Today, the Organization for Economic Cooperation and Development launched its Foreign Bribery Report in Paris. The report presents an analysis of foreign bribery cases that have been concluded since 1999, and it is intended to help combat transnational corruption.
The launch event included an opening address by OECD Secretary General Angel Gurría, an address by French Minister of Justice Christiane Taubira, and a panel discussion with experts, including, GE Senior Vice President, Secretary and General Counsel Brackett B. Denniston, U.S. Department of Justice Assistant Attorney General Leslie R. Caldwell, chair of Transparency International José Carlos Ugaz, and Siemens Chief Compliance Officer Klaus Moosmayer, who is also the chair of the Business and Industry Advisory Committee (BIAC) Task Force on Anti-Corruption/Bribery.
Shaun Donnelly, vice president of investment and financial services at USCIB, as well as Kimberley Claman, senior vice president of international government affairs at Citi, represented USCIB at this event.
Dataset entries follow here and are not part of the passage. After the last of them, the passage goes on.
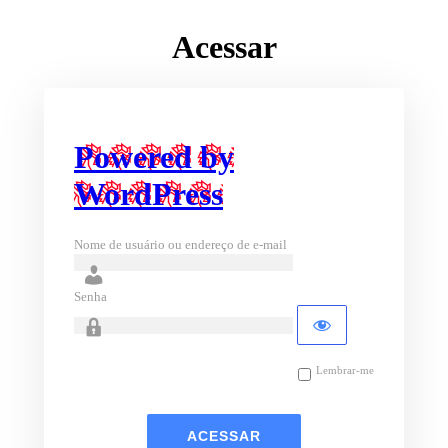
Acessar
Powered by
WordPress
Nome de usuário ou endereço de e-mail
Senha
Lembrar-me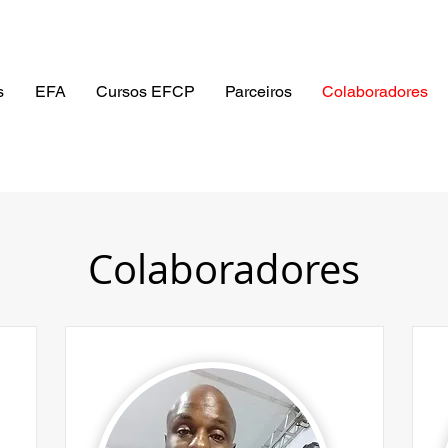
s
EFA
Cursos EFCP
Parceiros
Colaboradores
Colaboradores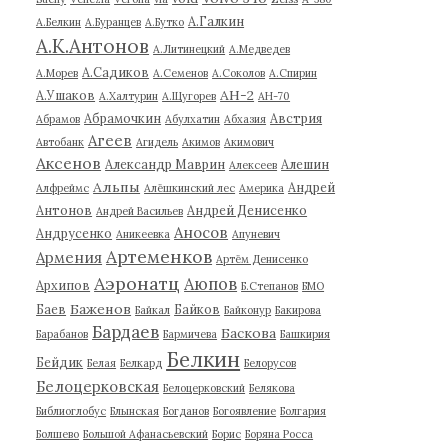
А.Галкин
А.Белкин
А.Буранцев
А.Бутко
А.К.Антонов
А.Литинецкий
А.Медведев
А.Садиков
А.Морев
А.Семенов
А.Соколов
А.Спирин
АН-2
А.Ушаков
А.Халтурин
А.Щугорев
АН-70
Абрамочкин
Австрия
Абрамов
Абулхатин
Абхазия
Агеев
Автобанк
Агидель
Акимов
Акимович
Аксенов
Александр Маврин
Алешин
Алексеев
Альпы
Андрей
Алфреймс
Алёшкинский лес
Америка
Антонов
Андрей Денисенко
Андрей Васильев
Аносов
Андрусенко
Аникеевка
Апуневич
Артеменков
Армения
Артём Денисенко
Аэронатц
Аюпов
Архипов
Б.Степанов
БМО
Баженов
Баев
Байков
Байкал
Байконур
Бакирова
Бардаев
Баскова
Барабанов
Бармичева
Башкирия
Белкин
Бейдик
Белая
Белкард
Белорусов
Белоцерковская
Белоцерковский
Белякова
Библиоглобус
Блынская
Богданов
Богоявление
Болгария
Болшево
Большой Афанасьевский
Борис
Боряна Росса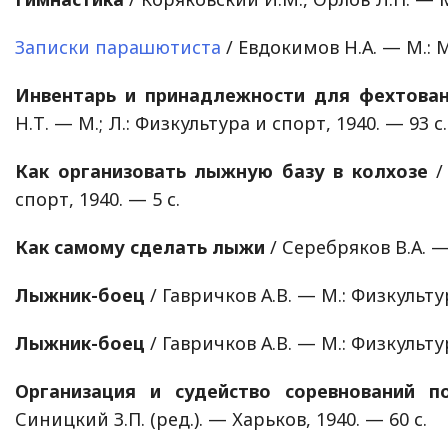
Записки парашютиста
/ Евдокимов Н.А. — М.: М
Инвентарь и принадлежности для фехтова
Н.Т. — М.; Л.: Физкультура и спорт, 1940. — 93 с.
Как организовать лыжную базу в колхозе
/ 
спорт, 1940. — 5 с.
Как самому сделать лыжи
/ Серебряков В.А. —
Лыжник-боец
/ Гавричков А.В. — М.: Физкультур
Лыжник-боец
/ Гавричков А.В. — М.: Физкультур
Организация и судейство соревнований п
Синицкий З.П. (ред.). — Харьков, 1940. — 60 с.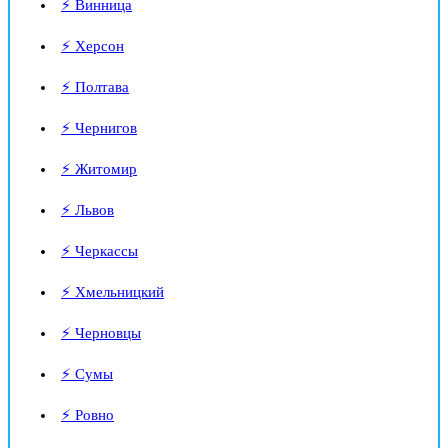
⚡ Винница
⚡ Херсон
⚡ Полтава
⚡ Чернигов
⚡ Житомир
⚡ Львов
⚡ Черкассы
⚡ Хмельницкий
⚡ Черновцы
⚡ Сумы
⚡ Ровно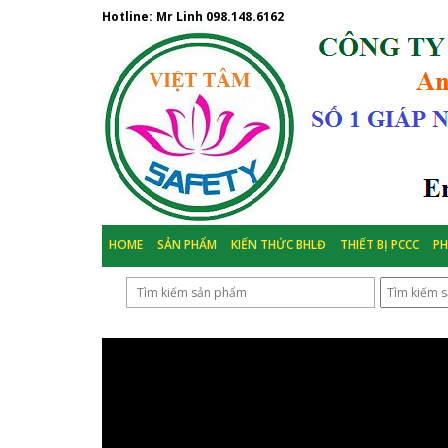
Hotline: Mr Linh
098.148.6162
HOME
SẢN PHẨM
KIẾN THỨC BHLĐ
THIẾT BỊ PCCC
P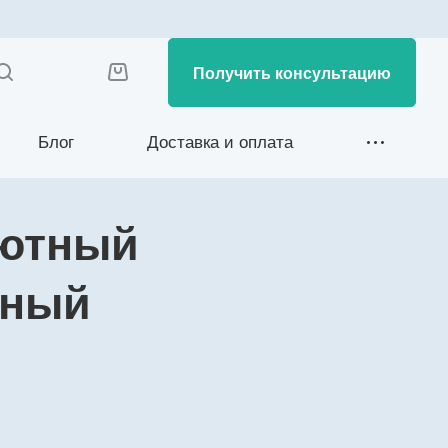
Получить консультацию
Блог
Доставка и оплата
лютный
тный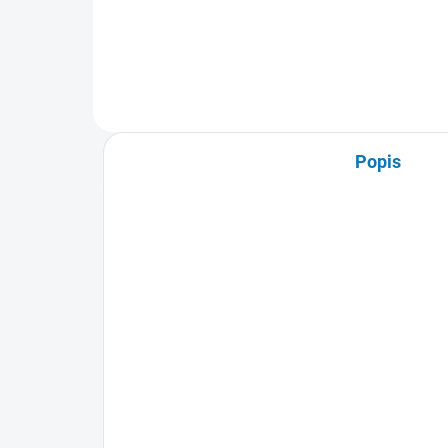
Popis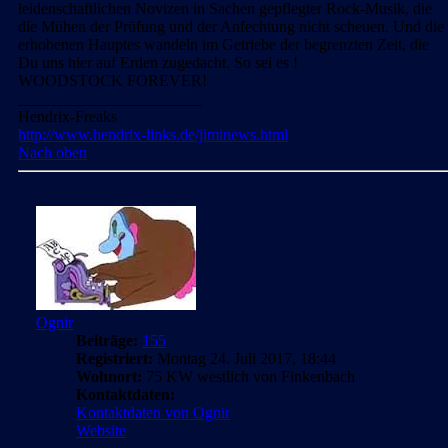
leidenschaftlichen Novizen in Sachen gepflegter Rock-Musik, die
die Mühen der Prüfung und der Anfechtung nicht scheuen. Und die
erhobenen Hauptes wandeln im Getriebe der begrenzten Zeit, die
Du uns hier auf Erden zugedacht. So sei es !
WOODSTOCK FOREVER!
_______________________
Hendrix-Freaks
http://www.hendrix-links.de/jiminews.html
Nach oben
Ognir
Beiträge:
155
Registriert:
Montag 24. Juli 2017, 18:44
Wohnort:
75 KW westlich von Finkenbach
Kontaktdaten:
Kontaktdaten von Ognir
Website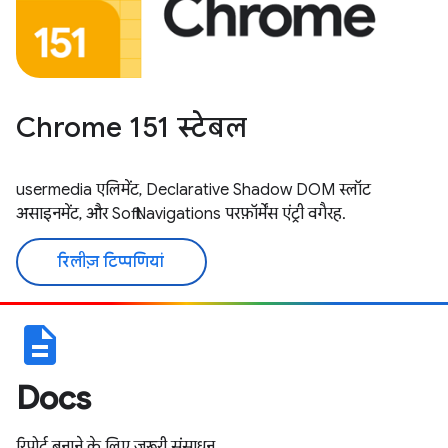
Chrome 151 स्टेबल
usermedia एलिमेंट, Declarative Shadow DOM स्लॉट
असाइनमेंट, और Soft Navigations परफ़ॉर्मेंस एंट्री वगैरह.
रिलीज़ टिप्पणियां
description
Docs
रिपोर्ट बनाने के लिए ज़रूरी संसाधन.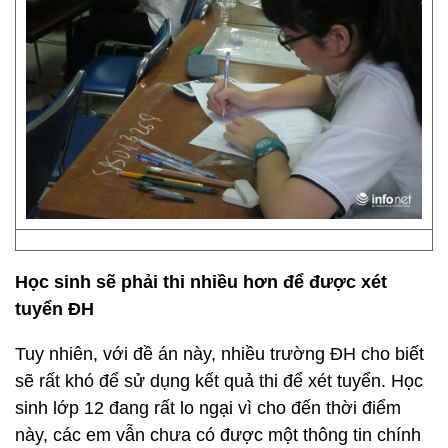
Học sinh sẽ phải thi nhiều hơn để được xét
tuyển ĐH
Tuy nhiên, với đề án này, nhiều trường ĐH cho biết
sẽ rất khó để sử dụng kết quả thi để xét tuyển. Học
sinh lớp 12 đang rất lo ngại vì cho đến thời điểm
này, các em vẫn chưa có được một thông tin chính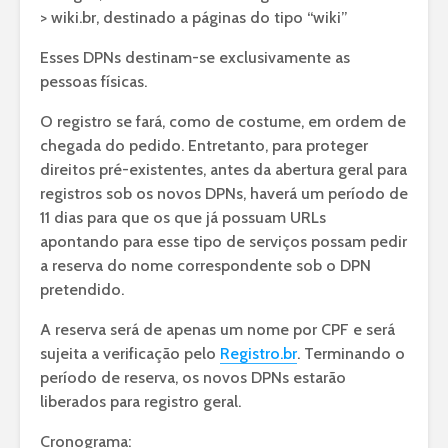
> wiki.br, destinado a páginas do tipo “wiki”
Esses DPNs destinam-se exclusivamente as
pessoas físicas.
O registro se fará, como de costume, em ordem de
chegada do pedido. Entretanto, para proteger
direitos pré-existentes, antes da abertura geral para
registros sob os novos DPNs, haverá um período de
11 dias para que os que já possuam URLs
apontando para esse tipo de serviços possam pedir
a reserva do nome correspondente sob o DPN
pretendido.
A reserva será de apenas um nome por CPF e será
sujeita a verificação pelo
Registro.br
. Terminando o
período de reserva, os novos DPNs estarão
liberados para registro geral.
Cronograma: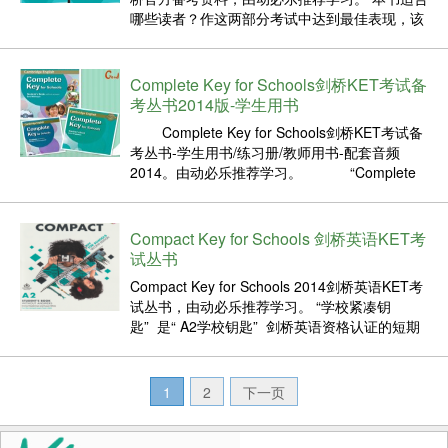
哪些读者？作这两部分考试中达到最佳表现，该
部分也给出了本书是一本内容全面且颇具趣味性
的备考教程，适建议。 用于准备参加剑桥通用英
语一级考试，即KET考试（A2·语法...
Complete Key for Schools剑桥KET考试备
考丛书2014版-学生用书
Complete Key for Schools剑桥KET考试备
考丛书-学生用书/练习册/教师用书-配套音频
2014。由动必乐推荐学习。 “Complete
Key for Schools”是剑桥英语：学校密钥（KET）
考试的正式准备。它结合...
Compact Key for Schools 剑桥英语KET考
试丛书
Compact Key for Schools 2014剑桥英语KET考
试丛书，由动必乐推荐学习。 “学校紧凑钥
匙” 是“ A2学校钥匙” 剑桥英语资格认证的短期
课程 。该课程旨在最大程度地提高学龄学习者的
学习表现，并涵盖 A2 核心学校 主题，语言和技
能。它是短期课程或与...
1
2
下一页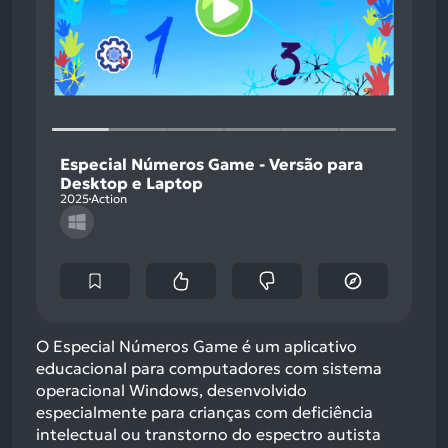
Especial Números Game - Versão para
Desktop e Laptop
2025
Action
O Especial Números Game é um aplicativo
educacional para computadores com sistema
operacional Windows, desenvolvido
especialmente para crianças com deficiência
intelectual ou transtorno do espectro autista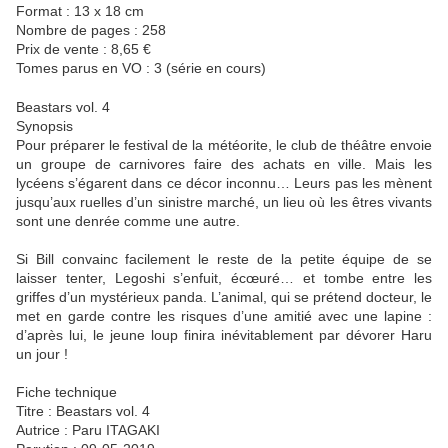
Format : 13 x 18 cm
Nombre de pages : 258
Prix de vente : 8,65 €
Tomes parus en VO : 3 (série en cours)
Beastars vol. 4
Synopsis
Pour préparer le festival de la météorite, le club de théâtre envoie
un groupe de carnivores faire des achats en ville. Mais les
lycéens s’égarent dans ce décor inconnu… Leurs pas les mènent
jusqu’aux ruelles d’un sinistre marché, un lieu où les êtres vivants
sont une denrée comme une autre.
Si Bill convainc facilement le reste de la petite équipe de se
laisser tenter, Legoshi s’enfuit, écœuré… et tombe entre les
griffes d’un mystérieux panda. L’animal, qui se prétend docteur, le
met en garde contre les risques d’une amitié avec une lapine :
d’après lui, le jeune loup finira inévitablement par dévorer Haru
un jour !
Fiche technique
Titre : Beastars vol. 4
Autrice : Paru ITAGAKI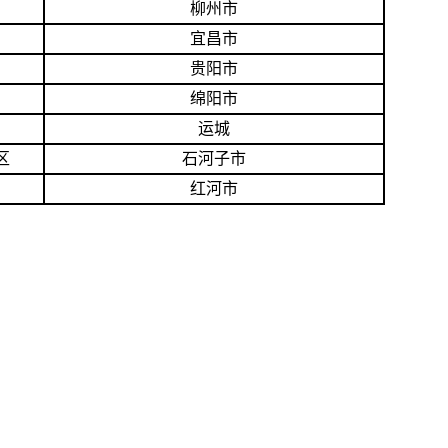
柳州市
宜昌市
贵阳市
绵阳市
运城
区
石河子市
红河市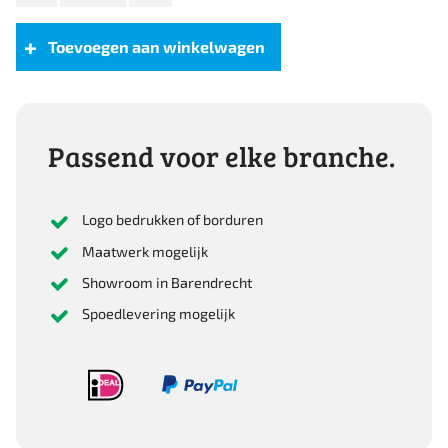
4420
PP
Toevoegen aan winkelwagen
aantal
Passend voor elke branche.
Logo bedrukken of borduren
Maatwerk mogelijk
Showroom in Barendrecht
Spoedlevering mogelijk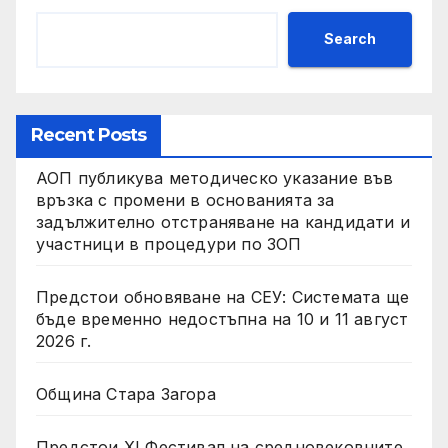
Search
Recent Posts
АОП публикува методическо указание във
връзка с промени в основанията за
задължително отстраняване на кандидати и
участници в процедури по ЗОП
Предстои обновяване на СЕУ: Системата ще
бъде временно недостъпна на 10 и 11 август
2026 г.
Община Стара Загора
Предстои XI Фестивал на средновековните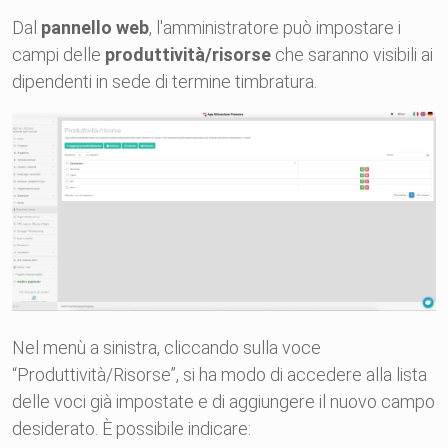
Dal
pannello web
, l'amministratore può impostare i
campi delle
produttività/risorse
che saranno visibili ai
dipendenti in sede di termine timbratura.
Nel menù a sinistra, cliccando sulla voce
“Produttività/Risorse”, si ha modo di accedere alla lista
delle voci già impostate e di aggiungere il nuovo campo
desiderato. È possibile indicare: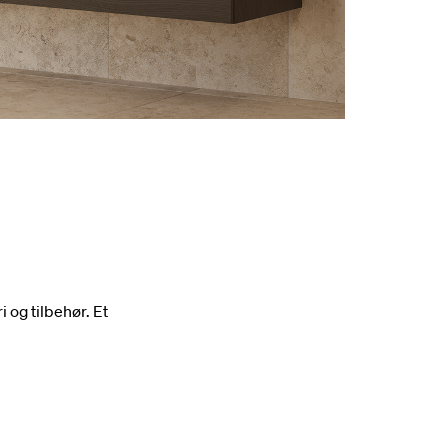
 og tilbehør. Et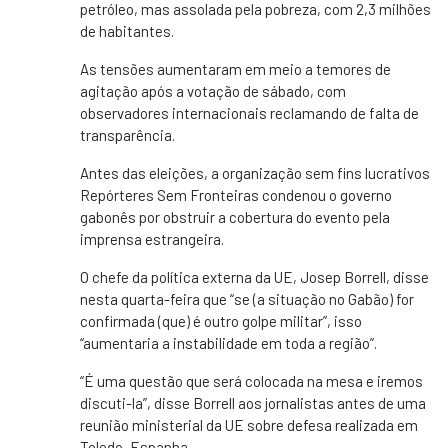
petróleo, mas assolada pela pobreza, com 2,3 milhões
de habitantes.
As tensões aumentaram em meio a temores de
agitação após a votação de sábado, com
observadores internacionais reclamando de falta de
transparência.
Antes das eleições, a organização sem fins lucrativos
Repórteres Sem Fronteiras condenou o governo
gabonês por obstruir a cobertura do evento pela
imprensa estrangeira.
O chefe da política externa da UE, Josep Borrell, disse
nesta quarta-feira que “se (a situação no Gabão) for
confirmada (que) é outro golpe militar”, isso
“aumentaria a instabilidade em toda a região”.
“É uma questão que será colocada na mesa e iremos
discuti-la”, disse Borrell aos jornalistas antes de uma
reunião ministerial da UE sobre defesa realizada em
Toledo, Espanha.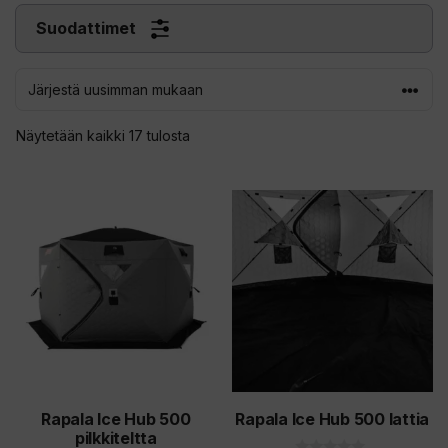
Suodattimet
Sorted
Näytetään kaikki 17 tulosta
by
latest
Rapala Ice Hub 500
Rapala Ice Hub 500 lattia
pilkkiteltta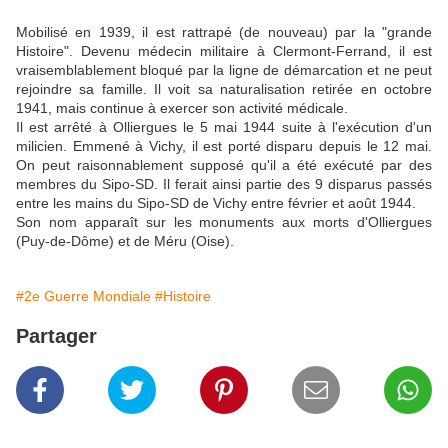
Mobilisé en 1939, il est rattrapé (de nouveau) par la "grande
Histoire". Devenu médecin militaire à Clermont-Ferrand, il est
vraisemblablement bloqué par la ligne de démarcation et ne peut
rejoindre sa famille. Il voit sa naturalisation retirée en octobre
1941, mais continue à exercer son activité médicale.
Il est arrêté à Olliergues le 5 mai 1944 suite à l'exécution d'un
milicien. Emmené à Vichy, il est porté disparu depuis le 12 mai.
On peut raisonnablement supposé qu'il a été exécuté par des
membres du Sipo-SD. Il ferait ainsi partie des 9 disparus passés
entre les mains du Sipo-SD de Vichy entre février et août 1944.
Son nom apparaît sur les monuments aux morts d'Olliergues
(Puy-de-Dôme) et de Méru (Oise).
#2e Guerre Mondiale
#Histoire
Partager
They were joined by Hanni Rosenbaum, senior policy director at BIAC, who leads their anti-bribery effort.
The report provides an analysis of 427 foreign bribery cases that have been concluded since the entry into force of the OECD Anti-Bribery Convention in 1999. Key findings include that 53 percent of cases involved corporate management or CEOs, one in three cases were instigated by self-reporting (versus only two percent of cases by whistleblowers), 57 percent of cases involved bribes to obtain public procurement contracts, a staggering 75 percent of cases involved payments through intermediaries, and 69 percent of cases were settled with sanctions.
The various speakers all noted the groundbreaking importance of the report, however also emphasized that understanding the problem is only part of the solution. Addressing this point, the report concludes with Next Steps, including a list of ideas for future work, such as annual updates, a public database, further study of SOEs, or additional study of the demand side of bribery, a point Secretary General Gurria also noted in his comments.
This OECD report presents an important step forward in the OECD’s anti-bribery work surrounding the Convention.